26 POST BALANCE SHEET EVENTS
(1) The Company has granted options to subscribe for Ordinary 1p shares as
follows:
Date granted Period exercisable Exercise price Number of
per share options
(pence)
6 September 2006 6 September 2006 to 6 September 2014 78p 25,000
11 September 2006 11 September 2006 to 11 September 2009 80p 200,000
11 September 2006 11 September 2006 to 11 September 2009 100p 120,000
(2) On 15 September 2006, the Company announced that it has received the
appropriate regulatory approvals to embark on the first phase of exploration
drilling on its prospective nickel-copper-PGE Ambodilafa project in Madagascar.

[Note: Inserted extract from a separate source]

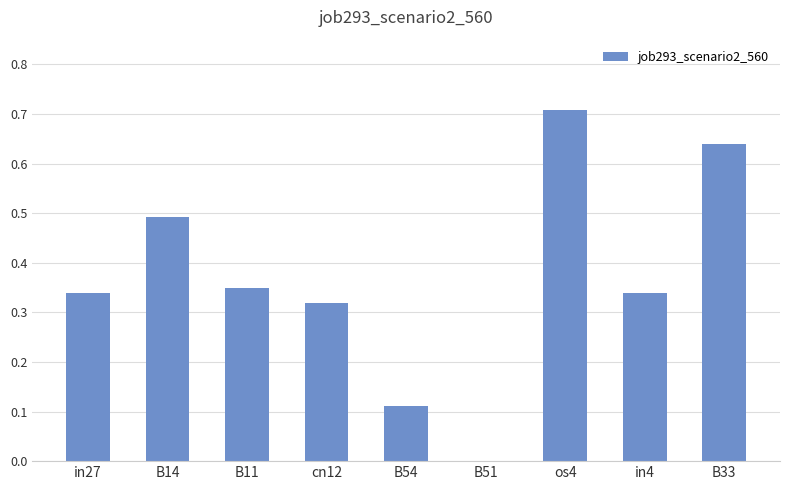

Are the bars horizontal?

No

(3) On 4 October 2006, Jubilee entered into a Project Agreement with TransAsia
Minerals Limited ('TransAsia') with regards to its Londokomanana and the
Itsindro property.
TransAsia has agreed an aggregate expenditure of US$10,000,000 - US$7,000,000 on
Londokomanana and US$3,000,000 on Itsindro - on exploration over a three-year
period to acquire an undivided 51% interest in the above properties.
As part of its funding commitment Trans-Asia subscribed for US$1,000,000 worth
of Jubilee shares equivalent to 490,000 Ordinary 1p shares at £1.10 per share
and also advanced further cash of US$1,000,000 for Londokomanana and Itsindro.